Men who have accessed their superannuation early during the coronavirus crisis have increased their spending on gambling by almost twice as much as women, new data shows.
Women spent nearly one-fifth more than men on food and clothing, and 25 per cent extra on utility bills.
They also spent twice as much as men on beauty and personal care products, according to analysis by credit bureau illion and economic consultants AlphaBeta.
Based on the anonymised banking transactions of 13,000 people who have taken advantage of the early super access scheme, the data comes just two weeks after a similar report found members had spent 64 per cent of withdrawals on non-essentials such as clothing, alcohol and gambling.
“The high levels of discretionary spending from people who accessed their superannuation early further demonstrates that this money was used to increase spending, as opposed to being the lifeline for which it was intended,” AlphaBeta director Dr Andrew Charlton said.
“While this spending would have certainly helped the economy – in similar ways to JobKeeper and JobSeeker – there will be heftier prices to pay in retirement with the early withdrawal of super,” Dr Charlton said.
The data, which AlphaBeta produced in partnership with credit bureau illion, also shows men outspent women on cars and entertainment.
And although debt repayments saw the biggest boost from the early withdrawals, illion CEO Simon Bligh said members spent more than half on discretionary items.
“Each dollar in super is worth up to 10 times the value now at retirement age,” Mr Bligh added.
“We would strongly encourage people to think about this value equation before the withdraw and spend.”
According to new figures released on Monday by financial regulator APRA, super funds have so far paid out $14.8 billion in early super access claims to about 2.12 million Australians.
Treasurer Josh Frydenberg has said the government is comfortable with how Australians are using the scheme.
He told reporters on June 1 that people had a right to access their superannuation and the scheme was helping members get through a once-in-a-century pandemic.
But federal Labor has called for a full review of the scheme and urged the Australian Taxation Office to conduct spot checks and more rigorous data matching to ensure only eligible members are using the scheme.

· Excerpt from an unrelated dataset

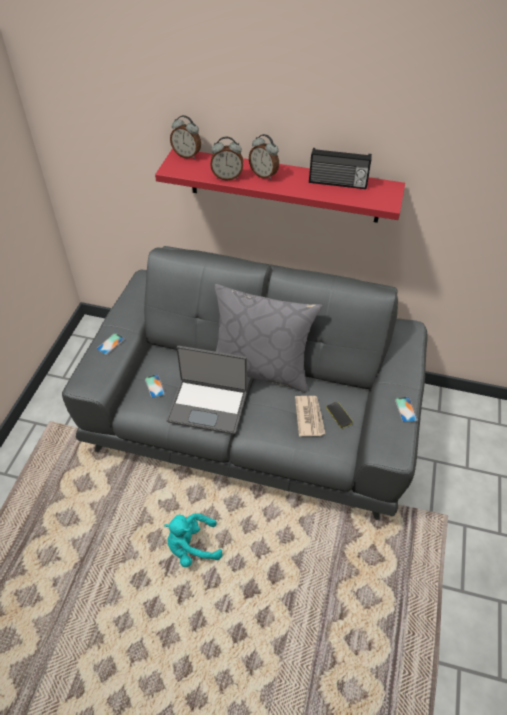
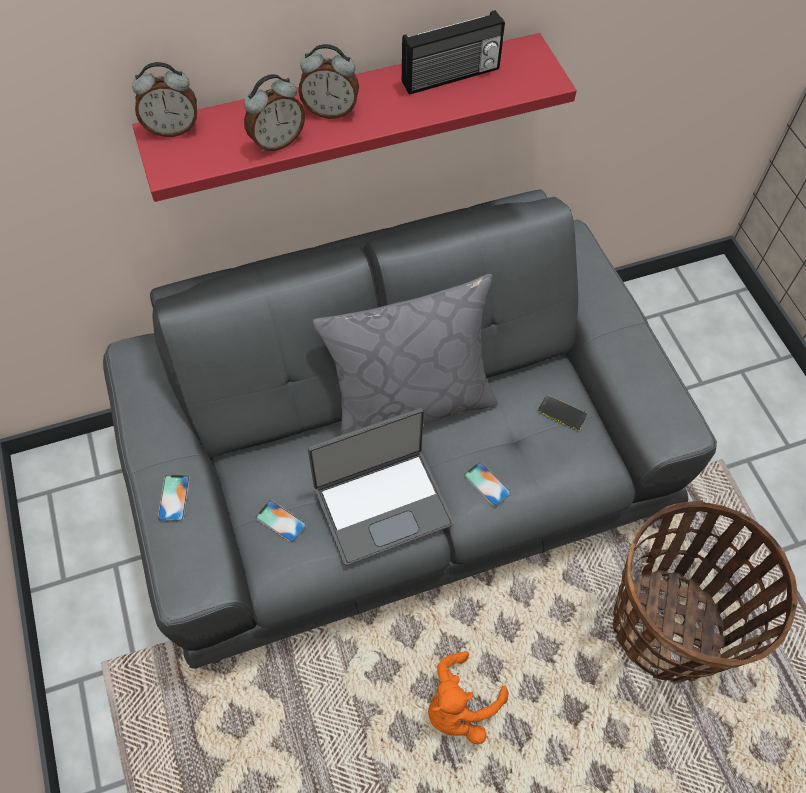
camera: 35 degrees left, 10 degrees up
turquoise plush toy [164,513,222,567] -> orange plush toy [428,651,509,744]
newspaper [295,396,325,436] -> none
phone [395,397,418,423] -> phone moved to [464,462,512,507]
none -> basket [613,500,798,683]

An ATO spokesperson told The New Daily that members who took money out of their super without meeting the eligibility criteria could face fines and prosecution.
What to consider before accessing your super
Certified financial planner and director of Beyond Today FP Antoinette Mullins said Australians should only access their superannuation as a last resort to “make ends meet”.
Firstly because superannuation is meant for retirement, and secondly because members who withdraw money today will miss out on the power of compounding returns.
“One of the things people need to consider before they decide whether to redraw $10,000 – and certainly $20,000 – is the long-term effects of that withdrawal on their retirement,” Ms Mullins said.
People withdrawing money from super should also remember that contributions are taxed at 15 per cent, so it will cost them almost $12,000 to replace the $10,000 withdrawn, Ms Mullins added.
She recommended Australians seek advice before accessing their super, or at the very least use a credible retirement income planner to calculate the long-term cost of accessing their superannuation today.